‘But the more you hate me, the more you will learn…’

Hitchcock was more prolific, and you could argue that Kurosawa and Scorsese have been more influential, but for my money, Stanley Kubrick is the greatest filmmaker of all time. Having released a seminal masterwork in four different decades (2001: A Space Odyssey in the ’60s, A Clockwork Orange in the ’70s, The Shining and Full Metal Jacket in the ’80s, and Eyes Wide Shut in the ’90s), Kubrick casts a long shadow over the cinematic landscape. Full Metal Jacket is often described as half a great film, and while the boot camp section is perhaps more potent than what follows, the second half of the film is just as effective in its own odd way…
Based on Gustav Hasford’s autobiographical novel The Short-Timers, Full Metal Jacket is ostensibly the story of Private Joker (Matthew Modine) and his time serving as a US Marine in the Vietnam War. We initially meet Joker as he is terrorised by Gunnery Sergeant L. Hartman (R. Lee Ermey) during boot camp, and it is here that Joker is introduced to Private Cowboy (Arliss Howard) and Private Pyle (Vincent D’Onofrio) – two men who will irrevocably alter Private Joker’s life forever.

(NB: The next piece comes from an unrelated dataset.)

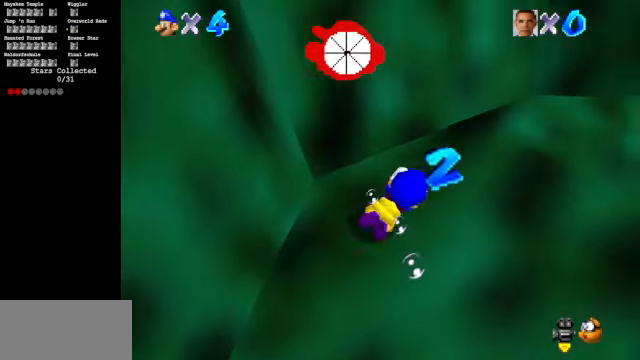
{"buttons": ["A"], "left_stick": "center", "events": [[200, "A", "up"], [234, "left_stick", "center"], [467, "A", "down"]]}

Filmed almost entirely in England, Full Metal Jacket sees Kubrick provide a canvas for his inexperienced cast to paint a beautiful picture. Ermey was initially employed as a technical advisor to whoever was to play the role of the sadistic drill instructor Sergeant Hartman, but he so impressed Kubrick that he ended up playing the role himself, and the result is a whirlwind, bravura performance that should have earned Oscar recognition. Indeed, the fact that the film received only a single nomination (for Best Adapted Screenplay – it lost out to The Last Emperor) is a genuine outrage. Aside from Ermey, the other big winners here are Modine and D’Onofrio. The former hides his clear discomfort at what is unfolding around him behind a veneer of breezy nonchalance and misguided anti-establishment rhetoric, while the latter perfectly captures his character’s haunting slide into mental illness with alarming potency. The scene in which D’Onofrio, bathed in blue and grey, glares down the lens (the so-called ‘Kubrick Stare’) to the sound of Vivian Kubrick’s ominous, menacing score is an all-timer – one of the director’s best.
Like all of Kubrick’s films, Full Metal Jacket is an ambiguous puzzle box that can be interpreted in several different ways. Is it a criticism of masculinity? A comment on the effect of war on the individual? Or perhaps, as Joker himself puts it, the film is about “…the duality of man… the Jungian thing, sir”. Knowing Kubrick, the real answer is probably all of the above and more, and it is this ability to provide layers of meaning that mark him out from his peers.
Full Metal Jacket is a timeless war movie. It could have been released at any point from the start of the Vietnam War onwards and still make perfect sense. While it might not represent the pinnacle of Kubrick’s genius, it comes pretty damn close – one of the greatest war movies ever made.